If the problem is the eye they know it. If the problem is the hand they understand that. Jesus is dealing with more than just the literal human body in these words. These people know the root - the source of the terrible traps they fall into. They know how the downward spiral into sinful habits is initiated in their beings.

Of course we all know we’re sinners saved by grace. We all know we are weak. But this general knowledge isn’t enough. Why do you sin? What are your most troubling, repeated sins? How do you get into those situations? Where do you most frequently fail the Lord? Are some seasons worse than others for moral purity? If so, do you know why?

b) Jesus assumes these people will do absolutely anything to avoid these sins in the future

Don’t rush over those words too quickly. There are many Christians who use the grace of Jesus to take the edge off the battle with sin. There are Christians who will jump recklessly into dangerous moral territory, like a jumper out of an airplane, resting in the knowledge that they always have the parachute of Divine grace to bail them out at the last minute.

Jesus assumes these disciples would rather willfully lose a limb than continue in sin. And He paints that picture on purpose. In Jesus’ mind, only those so resolute will have a ghost of a chance at the kind of holiness His kingdom requires.

"But pastor Don, those words sound so hard. It’s almost like we earn God’s grace and help by our own works!”

No. We never earn God’s grace. Jesus isn’t talking about earning anything from God. But he is talking about the kind of attitude - the kind of heart in which God will work. You can cut off every limb in your body and not come anywhere near heaven. Paul says so in 1 Corinthians 13.

But the Holy Spirit won’t work in a person who doesn’t choose God’s will and way with seriousness and determination. And Jesus says that kind of choice will always include a kind of maiming of self. You can’t have Jesus’ grace and your sinful indulgences at the same time.

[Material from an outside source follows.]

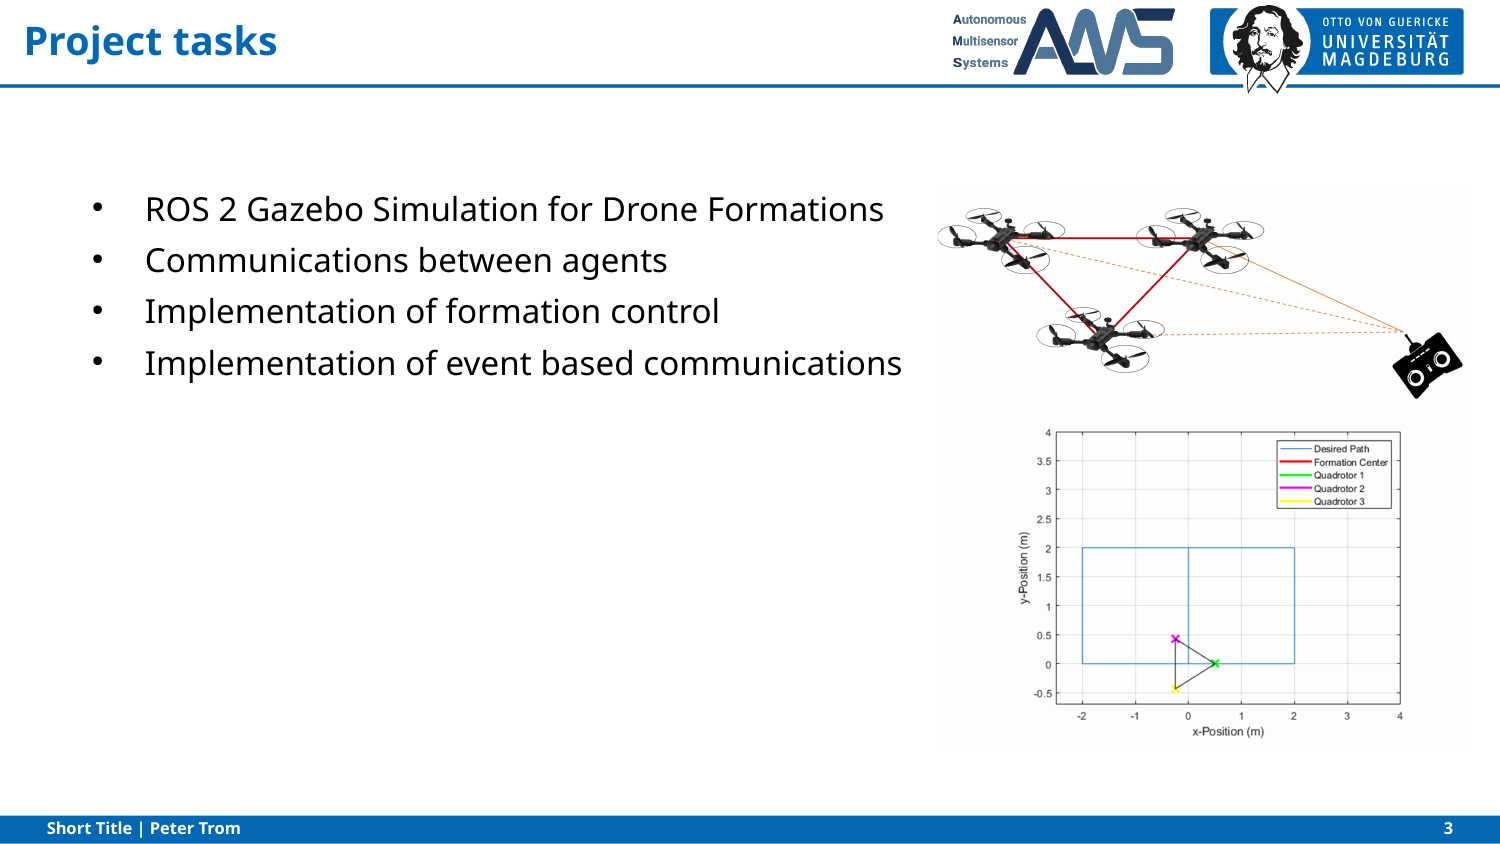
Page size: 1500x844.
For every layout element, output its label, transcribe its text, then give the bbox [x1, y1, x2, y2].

c) In maintaining moral purity a quick, decisive action is nine tenths of the victory

Jesus doesn’t counsel a gradual, ‘I’ll pray about it” approach to dealing with sinful tendencies. The quicker the better. The more decisive the break, the more likely the success. Find the source, the root of your problem. Is it a relationship with another person? Is it a place - a location where you can indulge your secret sin? Is it some form of entertainment? Don’t even ask Jesus for help until you are willing to tear that off and throw it away!

Everybody plans to be a nicer person. Everybody loves spiritual growth in some vague, general sense. Jesus asks, ADo you want purity more than you want your right hand? More than your right eye?”

Notice, He doesn’t assume this will be an easy victory. This kind of purity costs. It always costs. Nobody fails because there isn’t provision for purity. They fail because they don’t want purity as much as they think they do.

d) In cutting off the hand you are eliminating the prospect of future sin

Band Aids come off in time. Don’t take the Band-Aid approach. Amputated limbs never grow back. Put repeated sins out of reach. Plan each step of your day for the avoidance of sin. You can’t keep all temptation out of your life, but stay clear of known sources of temptation and failure.

So don’t just deal with God after you’ve sinned. There is something even better than forgiveness. He is able to keep you from falling!